##### Quelltext
Video, ein audiovisuelles Medium

4 Die Verwendung von Prozessoren für die Videobearbeitung

Video-Prozessoren wurden Anfang der siebziger Jahre von Ingenieuren in engem Austausch mit Videokünstlern konstruiert. Sie dienen der Kontrolle der elektrischen Spannung in Echtzeit und bewirken Signalabweichungen, welche die Beugung der einzelnen Scan Lines verursachen. Im Unterschied zu einem Synthesizer, der vom Prinzip her kompositorisch verfährt, Bild und Ton generiert und verschiedene Quellen verknüpft, analysiert ein Prozessor die kleinsten Einheiten im Video, also seine Wellenformen, und steuert damit ihr Erscheinungsbild.

Der 1973 von Steve Rutt, Bill Etra und Louise Rutt entwickelte Rutt/Etra Scan Processor[4], mit dem beispielsweise Nam June Paik, Gary Hill und Steina und Woody Vasulka gearbeitet haben, eignet sich insbesondere für Videoanalyse, das heißt für die Kontrolle und Modulation der elektrischen Signale. Im Scan Processor werden die helleren Partien im Bild entsprechend der Voltzahl im zeitlichen Verlauf stärker oder schwächer angehoben, wodurch die horizontalen Linien vertikal abweichen und skulpturale Formen bilden. Durch die Hinzufügung von Energie entstehen aus videographischen Bildzeilen (Scan Lines) abstrakte Figurationen. Auf diese Weise ließ Woody Vasulka in Vocabulary (1973) getrennte Bildflächen aufgrund gleicher Helligkeits- und Farbwerte zu neuen Formen zusammenfließen. Weitere Funktionen des Gerätes setzte Gary Hill in Picture Story (1979) ein, wo er eingekeyte, das heißt ausgeschnittene und eingefügte Bildflächen, verkleinerte und vergrößerte sowie die Oben-Unten- und Rechts-Links-Verhältnisse im Gesamtbild vertauschte.
##########
##### Datenabschnitt
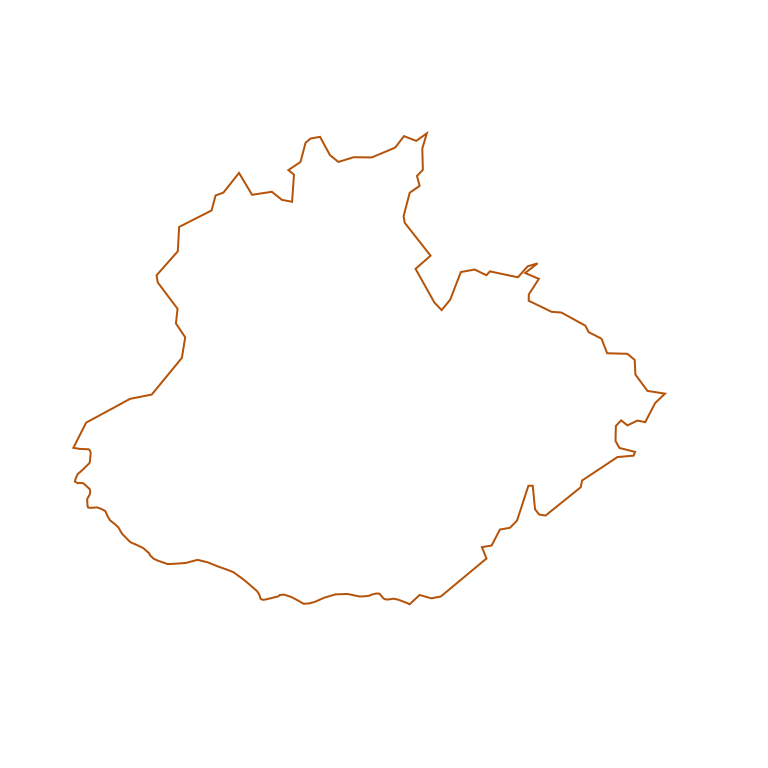 Mavrovo and Rostusha, Mavrovo and Rostusa, North Macedonia, rotated 292°
{"feature_id": "65306769B57665907630306", "entity_name": "Mavrovo and Rostusha", "entity_type": "district", "adm_level": 2, "iso_a3": "MKD", "parent_name": "North Macedonia", "parent_adm1": "Mavrovo and Rostusa", "projection": "albers", "projection_center": [20.658, 41.644], "detail": "fine", "context": "isolated", "style": "outline", "palette": "amber", "viewbox_px": 768, "rotation_deg": 292, "n_neighbors": 0, "source": "geoboundaries", "source_scale": "gbopen_adm2", "svg_char_len": 2362}
<svg xmlns="http://www.w3.org/2000/svg" viewBox="0 0 768 768"><g transform="rotate(292 384 384)"><path d="M411.1,642.3L415.1,642.2L412.9,626.2L417.9,620.0L432.0,614.7L439.1,617.5L436.8,625.2L445.0,632.6L446.5,640.5L467.8,642.5L480.3,648.1L476.3,630.8L486.9,613.6L500.2,607.4L503.2,598.4L496.1,579.4L507.5,568.7L508.7,554.4L513.5,548.9L516.7,521.7L513.7,512.3L515.4,487.0L521.3,484.7L539.5,488.2L539.8,473.3L553.4,481.2L546.9,473.1L533.1,468.2L528.1,440.0L523.2,438.2L524.1,425.2L516.6,413.3L487.0,413.8L474.1,409.8L478.4,400.2L502.6,370.1L520.4,379.1L541.2,342.9L546.9,339.3L571.0,336.2L581.0,342.8L589.3,336.6L597.1,339.8L616.7,331.3L632.5,329.8L621.5,322.8L621.3,309.7L607.4,305.8L589.5,287.8L582.9,270.9L572.8,258.5L576.0,248.1L589.2,232.1L584.1,224.0L578.3,220.9L558.6,223.4L546.5,215.2L544.4,222.1L518.5,230.5L516.5,220.4L520.2,208.0L510.0,190.8L525.4,170.5L501.3,163.4L495.7,157.2L480.3,159.1L452.9,135.2L429.8,143.1L399.6,132.4L393.4,136.2L376.4,164.4L362.2,168.4L352.8,182.2L332.5,186.8L287.2,172.6L275.1,154.1L236.6,122.3L208.5,119.9L209.8,126.0L212.8,134.5L212.3,136.1L210.2,137.9L201.7,140.4L200.3,140.5L190.7,136.3L185.7,133.7L180.7,133.6L179.8,133.6L177.7,134.0L177.3,137.3L178.1,138.5L179.2,141.4L179.1,143.0L178.4,145.0L176.3,150.5L173.9,152.1L170.8,152.5L166.1,151.9L161.1,154.2L159.5,155.1L158.6,155.9L159.4,158.7L162.1,164.1L162.3,168.3L161.8,173.2L157.7,177.4L155.0,181.0L154.1,184.0L153.8,184.9L153.6,185.9L151.6,191.4L147.1,197.1L142.3,208.0L142.1,216.1L141.7,222.2L138.9,230.1L137.7,230.9L135.8,235.5L135.5,239.5L135.5,240.8L136.0,250.9L138.4,256.2L143.8,267.2L151.1,277.0L152.6,287.0L152.6,298.2L153.1,308.9L153.1,314.8L150.2,326.6L148.4,332.3L144.4,343.8L142.6,346.4L141.9,347.3L138.6,350.1L138.5,352.5L139.3,354.1L142.3,358.4L147.5,365.5L149.3,366.4L151.3,370.3L151.8,377.9L151.0,385.6L150.1,391.8L152.5,396.8L156.1,401.5L163.9,409.1L170.8,417.9L175.7,428.9L177.8,440.8L179.8,445.4L182.4,450.0L183.9,451.2L185.0,452.7L186.9,455.4L187.9,458.4L186.5,461.0L185.1,463.6L184.8,465.1L185.2,467.4L186.6,470.1L188.6,473.5L189.3,477.7L189.4,479.8L189.6,487.6L189.3,490.3L201.7,496.0L203.0,508.2L208.3,516.3L260.6,544.4L269.4,535.9L274.6,544.3L292.5,546.0L297.8,554.6L307.3,558.5L343.8,556.0L345.4,560.0L324.4,571.0L321.1,576.8L322.6,583.1L362.0,605.1L368.7,603.8L403.7,627.8L411.1,642.3Z" fill="none" stroke="#b45309" stroke-width="2"/></g></svg>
##########
= Pflichtaufgaben =
a - Wer hat laut dem Text über Video-Prozessoren den Rutt/Etra Scan Processor entwickelt, und in welchem Jahr?
b - Führe den Text über Video-Prozessoren nach seinem letzten Satz weiter.
Die Zeilen werden nicht gebraucht.

= Antworten je Aufgabe =
a - Steve Rutt, Bill Etra und Louise Rutt haben ihn 1973 entwickelt.

b -
Die Funktionen des Rutt/Etra Scan Processors kommen exemplarisch auch in Steina und Woody Vasulkas Videoarbeit Noisefields (US 1974) zum Einsatz. Hier wird in eine mit Kamera aufgezeichnete Kreisform zusätzliche elektronische Information (Electronic Snow) eingekeyt und derartig prozessiert, dass die Impulsbewegung des Signals gleichzeitig zu sehen und zu hören ist.

Dabei wird der Bildinhalt durch die Modulation ungeformter elektronischer Schwingungsvorgänge, d. h. von Geräusch (Video Noise) bestimmt. Das Geräusch als formlose elektronische Basis, die alle Frequenzen in gleichem Ausmaß enthält, hält daher das Potenzial zu auditiver und visueller Gestaltung bereit.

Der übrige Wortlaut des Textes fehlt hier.